The Roppul family also has been struggling since the typhoon. The father, Vincente (pictured, right), has a chronic medical condition and is barely able to walk. He and his wife/caretaker Angela have been living in a tent on their property since Soudelor. "Vincente has been patiently waiting for assistance, despite his urgent need because of disability," Hegland said. "CARE has been able to hire a contractor to put up semi-concrete walls, but funds are needed for building materials to finish the Roppuls' home to keep them safe."
$10,000 of the UCC Disaster Ministries grant will go for the building materials the Kaipat and Roppul families need, and the remaining $1,600 to pay for the stamped blueprint for both houses. These funds will return these families to safe and sustainable homes that can withstand future typhoons, Hegland said.
President Obama signed a federal disaster declaration for Saipan, unlocking $100 million from FEMA toward a total estimated $200 million in damages. CARE formed after the Commonwealth's VOAD (Voluntary Organizations Active in Disaster) chapter invited a broad group of community stakeholders to form a coalition to address long-term needs. An initial group of more than 70 network partners from the nonprofit, business, government, faith-based and education sectors first convened in late August 2015.

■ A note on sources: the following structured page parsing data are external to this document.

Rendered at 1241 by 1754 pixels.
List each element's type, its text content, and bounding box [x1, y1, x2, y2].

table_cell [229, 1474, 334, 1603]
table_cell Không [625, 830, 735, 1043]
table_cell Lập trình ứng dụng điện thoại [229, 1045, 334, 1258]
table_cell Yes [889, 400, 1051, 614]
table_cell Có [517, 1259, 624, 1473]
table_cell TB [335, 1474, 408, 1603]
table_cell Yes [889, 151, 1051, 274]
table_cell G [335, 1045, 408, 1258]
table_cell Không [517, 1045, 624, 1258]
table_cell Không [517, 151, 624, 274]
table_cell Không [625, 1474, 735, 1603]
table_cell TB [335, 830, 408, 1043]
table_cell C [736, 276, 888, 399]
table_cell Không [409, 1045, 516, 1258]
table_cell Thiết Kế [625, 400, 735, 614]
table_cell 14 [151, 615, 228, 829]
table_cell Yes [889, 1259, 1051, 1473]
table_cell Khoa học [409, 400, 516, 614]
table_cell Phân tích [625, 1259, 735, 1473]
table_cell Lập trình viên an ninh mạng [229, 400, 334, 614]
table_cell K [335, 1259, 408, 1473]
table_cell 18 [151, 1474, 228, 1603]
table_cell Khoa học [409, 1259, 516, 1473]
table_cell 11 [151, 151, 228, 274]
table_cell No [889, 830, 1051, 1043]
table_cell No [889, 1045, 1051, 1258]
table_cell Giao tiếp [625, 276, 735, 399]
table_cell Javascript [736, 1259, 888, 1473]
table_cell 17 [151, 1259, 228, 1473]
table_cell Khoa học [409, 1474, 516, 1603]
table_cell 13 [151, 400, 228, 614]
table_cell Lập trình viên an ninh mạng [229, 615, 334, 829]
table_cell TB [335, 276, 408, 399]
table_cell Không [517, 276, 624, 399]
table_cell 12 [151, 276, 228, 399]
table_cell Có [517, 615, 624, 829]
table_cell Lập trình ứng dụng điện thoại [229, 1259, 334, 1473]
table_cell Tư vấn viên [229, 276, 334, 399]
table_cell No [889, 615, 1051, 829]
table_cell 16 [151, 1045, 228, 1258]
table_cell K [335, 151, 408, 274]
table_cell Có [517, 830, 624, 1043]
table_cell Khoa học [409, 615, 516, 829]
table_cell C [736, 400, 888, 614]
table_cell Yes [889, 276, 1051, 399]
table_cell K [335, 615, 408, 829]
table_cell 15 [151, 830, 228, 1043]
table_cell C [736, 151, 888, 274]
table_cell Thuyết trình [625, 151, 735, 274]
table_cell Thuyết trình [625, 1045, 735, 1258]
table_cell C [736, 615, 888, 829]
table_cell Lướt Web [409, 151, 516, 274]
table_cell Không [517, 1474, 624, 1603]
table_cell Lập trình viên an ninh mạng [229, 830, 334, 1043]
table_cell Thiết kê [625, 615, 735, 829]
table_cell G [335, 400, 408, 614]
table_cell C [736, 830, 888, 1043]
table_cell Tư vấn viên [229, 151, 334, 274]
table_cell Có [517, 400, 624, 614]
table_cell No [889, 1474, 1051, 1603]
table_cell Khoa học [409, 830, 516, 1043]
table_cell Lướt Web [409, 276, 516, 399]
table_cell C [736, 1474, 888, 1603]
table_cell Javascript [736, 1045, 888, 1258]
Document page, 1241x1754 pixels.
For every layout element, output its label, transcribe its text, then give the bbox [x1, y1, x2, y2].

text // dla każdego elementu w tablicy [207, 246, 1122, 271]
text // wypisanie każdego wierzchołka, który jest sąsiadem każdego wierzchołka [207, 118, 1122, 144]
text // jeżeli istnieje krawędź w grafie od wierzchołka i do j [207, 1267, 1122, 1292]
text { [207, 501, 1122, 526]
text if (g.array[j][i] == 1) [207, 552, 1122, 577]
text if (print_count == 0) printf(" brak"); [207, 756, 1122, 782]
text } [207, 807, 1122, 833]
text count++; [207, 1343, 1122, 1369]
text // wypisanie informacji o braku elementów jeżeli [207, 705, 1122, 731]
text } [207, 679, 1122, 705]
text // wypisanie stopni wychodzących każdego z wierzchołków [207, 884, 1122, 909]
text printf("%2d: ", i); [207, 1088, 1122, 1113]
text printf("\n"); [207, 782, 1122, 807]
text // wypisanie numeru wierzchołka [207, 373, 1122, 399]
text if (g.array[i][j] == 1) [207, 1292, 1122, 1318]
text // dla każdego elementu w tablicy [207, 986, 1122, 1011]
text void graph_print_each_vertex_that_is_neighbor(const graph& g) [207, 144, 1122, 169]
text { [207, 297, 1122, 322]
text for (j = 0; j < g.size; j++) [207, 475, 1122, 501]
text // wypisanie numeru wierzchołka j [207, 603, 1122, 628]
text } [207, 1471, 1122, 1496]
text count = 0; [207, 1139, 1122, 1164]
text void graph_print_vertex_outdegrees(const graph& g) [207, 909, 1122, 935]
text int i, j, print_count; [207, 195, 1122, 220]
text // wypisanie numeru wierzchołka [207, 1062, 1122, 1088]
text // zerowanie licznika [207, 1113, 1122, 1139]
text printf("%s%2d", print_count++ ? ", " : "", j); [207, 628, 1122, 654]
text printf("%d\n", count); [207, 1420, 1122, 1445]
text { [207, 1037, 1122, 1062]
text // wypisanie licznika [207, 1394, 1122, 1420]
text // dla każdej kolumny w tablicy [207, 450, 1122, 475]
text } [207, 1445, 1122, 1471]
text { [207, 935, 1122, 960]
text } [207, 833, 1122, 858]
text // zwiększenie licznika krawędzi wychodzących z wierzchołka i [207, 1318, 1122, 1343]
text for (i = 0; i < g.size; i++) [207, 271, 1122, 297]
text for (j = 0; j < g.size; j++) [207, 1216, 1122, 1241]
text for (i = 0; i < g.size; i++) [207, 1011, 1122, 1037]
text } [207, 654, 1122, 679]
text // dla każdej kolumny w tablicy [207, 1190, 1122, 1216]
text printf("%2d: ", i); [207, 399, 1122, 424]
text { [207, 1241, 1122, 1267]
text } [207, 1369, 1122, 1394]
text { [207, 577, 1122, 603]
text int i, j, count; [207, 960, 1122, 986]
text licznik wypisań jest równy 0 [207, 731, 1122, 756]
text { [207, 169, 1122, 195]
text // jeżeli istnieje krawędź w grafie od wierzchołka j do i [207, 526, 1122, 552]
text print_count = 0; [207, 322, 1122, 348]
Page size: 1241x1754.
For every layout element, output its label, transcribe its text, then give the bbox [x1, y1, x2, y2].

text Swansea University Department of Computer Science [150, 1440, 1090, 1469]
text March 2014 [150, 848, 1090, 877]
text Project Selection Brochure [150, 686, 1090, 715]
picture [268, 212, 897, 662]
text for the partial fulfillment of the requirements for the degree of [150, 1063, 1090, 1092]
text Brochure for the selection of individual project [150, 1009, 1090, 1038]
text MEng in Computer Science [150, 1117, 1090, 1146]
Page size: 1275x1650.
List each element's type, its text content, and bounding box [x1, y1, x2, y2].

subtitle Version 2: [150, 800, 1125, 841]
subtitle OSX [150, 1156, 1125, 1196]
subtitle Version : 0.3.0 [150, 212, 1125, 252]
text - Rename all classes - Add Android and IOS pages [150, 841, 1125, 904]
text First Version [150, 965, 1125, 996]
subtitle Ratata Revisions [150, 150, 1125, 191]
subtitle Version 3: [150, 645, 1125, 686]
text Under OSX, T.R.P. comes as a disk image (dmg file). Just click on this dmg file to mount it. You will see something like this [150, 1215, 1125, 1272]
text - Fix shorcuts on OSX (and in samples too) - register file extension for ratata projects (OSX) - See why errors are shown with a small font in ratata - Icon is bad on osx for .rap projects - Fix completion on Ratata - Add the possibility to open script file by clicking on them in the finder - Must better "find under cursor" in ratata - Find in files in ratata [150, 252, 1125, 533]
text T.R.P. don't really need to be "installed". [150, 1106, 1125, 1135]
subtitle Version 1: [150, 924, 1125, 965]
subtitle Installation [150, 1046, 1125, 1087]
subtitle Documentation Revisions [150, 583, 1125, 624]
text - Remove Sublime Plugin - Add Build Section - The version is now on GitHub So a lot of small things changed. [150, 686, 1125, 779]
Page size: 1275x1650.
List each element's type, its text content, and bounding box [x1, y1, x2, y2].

For the first eight months, CARE focused on cleanup and debris clearance, engaging more than 365 volunteers who provided more than 3,250 service hours. By March 2016, the count of families still needing repair or rebuilding had been reduced to 500.
"In September 2016, FEMA started funding the plane tickets for skilled construction workers from Mennonite Disaster Service and World Renew to come to our island," Hegland said, "and rebuild homes for our families. With funding from the local government, business, and nonprofit community, CARE could start to pay for the building materials needed to rebuild homes and make them strong enough to withstand future typhoons."
As of June 2017, volunteer laborers had repaired or totally rebuilt 50 homes for families affected by Typhoon Soudelor, Hegland said. In total, 188 families had received building materials to rebuild stronger homes. To date, 118 families, including the Kaipats and the Roppuls, still have open cases for building materials and/or labor.